The property is positioned in an Urban Core pocket of Long Beach that ranks 168th among 1,441 metro neighborhoods (A-rated). Neighborhood occupancy is in the mid-90s, and renter-occupied housing represents a large share of units, signaling a deep tenant base and durable leasing demand for multifamily investors.
Amenity access is a clear strength: the area’s amenity rank sits 48th of 1,441 metro neighborhoods, placing it in the top quartile locally, and national amenity density percentiles for restaurants, groceries, and pharmacies are near the top of the distribution. Average school ratings sit around the national median, providing balanced family appeal without being a primary driver of rent premiums.
At the neighborhood level, elevated home values (high national percentile) and a high value-to-income ratio point to a high-cost ownership market, which tends to reinforce reliance on rental housing and support pricing power when managed carefully. The median rent level also trends high nationally, so asset management should monitor rent-to-income dynamics for retention and renewal strategy.

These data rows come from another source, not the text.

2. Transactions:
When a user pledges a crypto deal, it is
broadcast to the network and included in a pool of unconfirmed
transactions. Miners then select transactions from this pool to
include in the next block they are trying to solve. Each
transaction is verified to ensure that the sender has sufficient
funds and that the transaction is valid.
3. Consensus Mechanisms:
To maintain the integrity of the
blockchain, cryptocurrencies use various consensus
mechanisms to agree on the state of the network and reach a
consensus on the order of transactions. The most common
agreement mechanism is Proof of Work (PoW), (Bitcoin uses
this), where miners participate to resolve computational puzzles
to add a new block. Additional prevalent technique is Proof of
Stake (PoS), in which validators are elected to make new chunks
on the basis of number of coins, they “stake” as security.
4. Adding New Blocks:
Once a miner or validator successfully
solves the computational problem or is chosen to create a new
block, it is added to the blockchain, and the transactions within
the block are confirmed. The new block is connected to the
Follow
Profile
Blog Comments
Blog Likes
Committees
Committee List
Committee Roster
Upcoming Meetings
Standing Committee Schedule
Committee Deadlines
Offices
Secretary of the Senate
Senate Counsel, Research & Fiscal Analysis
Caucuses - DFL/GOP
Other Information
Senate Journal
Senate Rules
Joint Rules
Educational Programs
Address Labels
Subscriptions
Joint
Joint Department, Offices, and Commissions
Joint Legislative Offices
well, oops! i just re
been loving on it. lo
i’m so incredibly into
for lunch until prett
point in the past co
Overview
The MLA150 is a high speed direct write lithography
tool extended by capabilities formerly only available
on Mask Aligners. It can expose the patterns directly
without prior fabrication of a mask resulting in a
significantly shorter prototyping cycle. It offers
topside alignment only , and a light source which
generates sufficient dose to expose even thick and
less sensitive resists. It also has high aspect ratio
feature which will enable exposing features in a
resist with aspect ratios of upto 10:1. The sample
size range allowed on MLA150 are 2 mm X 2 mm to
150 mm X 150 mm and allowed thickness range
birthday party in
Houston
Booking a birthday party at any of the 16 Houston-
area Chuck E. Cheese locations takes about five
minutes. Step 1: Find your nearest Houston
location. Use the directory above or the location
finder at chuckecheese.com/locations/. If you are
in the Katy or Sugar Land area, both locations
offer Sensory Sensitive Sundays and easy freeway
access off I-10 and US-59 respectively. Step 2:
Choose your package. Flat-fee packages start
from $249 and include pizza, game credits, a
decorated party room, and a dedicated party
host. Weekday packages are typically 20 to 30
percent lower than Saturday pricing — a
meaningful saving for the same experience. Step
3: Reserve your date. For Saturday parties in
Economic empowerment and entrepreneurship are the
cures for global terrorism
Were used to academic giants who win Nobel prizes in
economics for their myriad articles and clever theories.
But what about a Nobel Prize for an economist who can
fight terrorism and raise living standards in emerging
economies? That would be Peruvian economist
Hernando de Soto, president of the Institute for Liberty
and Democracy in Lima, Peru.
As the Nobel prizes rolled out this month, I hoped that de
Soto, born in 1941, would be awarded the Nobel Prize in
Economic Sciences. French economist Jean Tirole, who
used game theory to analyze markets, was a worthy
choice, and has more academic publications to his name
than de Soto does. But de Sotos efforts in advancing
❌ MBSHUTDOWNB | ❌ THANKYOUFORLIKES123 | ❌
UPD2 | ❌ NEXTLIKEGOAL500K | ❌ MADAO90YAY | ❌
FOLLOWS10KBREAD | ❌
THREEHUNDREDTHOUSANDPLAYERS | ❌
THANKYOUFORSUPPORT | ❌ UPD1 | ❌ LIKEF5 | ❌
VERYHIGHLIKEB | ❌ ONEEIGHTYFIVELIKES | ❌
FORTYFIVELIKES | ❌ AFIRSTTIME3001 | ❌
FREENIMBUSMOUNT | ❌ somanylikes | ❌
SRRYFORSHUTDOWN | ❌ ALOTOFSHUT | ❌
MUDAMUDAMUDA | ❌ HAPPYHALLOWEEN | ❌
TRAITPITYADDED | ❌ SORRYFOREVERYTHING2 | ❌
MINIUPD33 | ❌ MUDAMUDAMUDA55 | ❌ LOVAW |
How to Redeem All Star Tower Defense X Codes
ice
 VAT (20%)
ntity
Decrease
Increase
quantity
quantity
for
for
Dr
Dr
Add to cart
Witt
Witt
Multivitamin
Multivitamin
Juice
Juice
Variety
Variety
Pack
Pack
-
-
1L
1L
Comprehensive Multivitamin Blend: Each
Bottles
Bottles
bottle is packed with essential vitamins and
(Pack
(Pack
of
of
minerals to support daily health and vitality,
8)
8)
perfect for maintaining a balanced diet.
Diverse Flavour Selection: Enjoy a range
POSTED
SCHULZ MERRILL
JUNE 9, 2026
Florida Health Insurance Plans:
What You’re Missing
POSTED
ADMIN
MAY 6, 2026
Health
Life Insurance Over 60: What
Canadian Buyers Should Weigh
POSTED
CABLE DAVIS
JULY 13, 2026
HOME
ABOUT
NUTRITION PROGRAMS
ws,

Within a 3-mile radius, demographics show households have grown while population edged down modestly over the past five years, indicating smaller household sizes and a broader renter pool. Looking ahead, forecasts call for additional household growth and higher incomes in the 3-mile radius, which can expand the tenant base and support occupancy stability; these forward views are based on commercial real estate analysis from WDSuite rather than speculative assumptions.
Vintage matters here: the neighborhood’s average construction year skews older (1950s), while this asset’s 1987 vintage is newer than much of the local stock. That positioning can be competitively favorable versus pre-1970 buildings, though investors should still plan for system modernization and targeted renovations as part of capital planning.

Safety indicators for the neighborhood trend weaker than national averages. Based on national percentiles, property crime sits around the lower quintiles and violent crime is also in low national percentiles, indicating comparatively elevated crime versus neighborhoods nationwide. Within the Los Angeles–Long Beach–Glendale metro, the crime rank places the area toward the higher-crime end among 1,441 neighborhoods.
Recent year-over-year trends show increases in both property and violent offense estimates. For investors, this typically means underwriting for enhanced security measures, proactive tenant relations, and attention to operating expenses tied to safety. Conditions can vary by block and over time, so compare submarket and asset-level factors alongside neighborhood trends when evaluating risk.
Proximity to several regional employers supports renter demand and commute convenience for the workforce tenant base highlighted below: Molina Healthcare, Air Products & Chemicals, Airgas, INTERNATIONAL PAPER Cypress Retail Packaging, and Time Warner Business Class.
- Molina Healthcare — healthcare services (1.98 miles) — HQ
- Air Products & Chemicals — industrial gases (4.65 miles)
- Airgas — industrial gases distribution (7.50 miles)
- INTERNATIONAL PAPER Cypress Retail Packaging — packaging operations (8.44 miles)
- Time Warner Business Class — telecommunications services (9.00 miles)
This 30-unit, 1987-vintage property benefits from a strong renter concentration and mid-90s neighborhood occupancy, supporting cash flow durability relative to older local stock. Newer-than-neighborhood-average construction can offer a competitive edge against pre-1970 assets, while targeted modernization can capture value-add upside and help sustain leasing velocity.
Within a 3-mile radius, households have increased even as population dipped slightly, pointing to smaller household sizes and a wider renter pool. Elevated ownership costs in the neighborhood reinforce multifamily demand, but rent-to-income levels warrant careful renewal and pricing strategies. According to CRE market data from WDSuite, amenity access ranks among the metro’s strongest, adding to long-term tenant appeal.
- Renter-heavy neighborhood and stable occupancy support demand depth and leasing consistency.
- 1987 vintage is newer than much of the area’s stock, with potential to outperform older comparables.
- Strong amenity access and growing household counts within 3 miles bolster tenant appeal and retention.
- High-cost ownership market underpins multifamily reliance, supporting pricing power when managed carefully.
- Risks: safety metrics lag national averages and rent-to-income pressures require thoughtful lease management.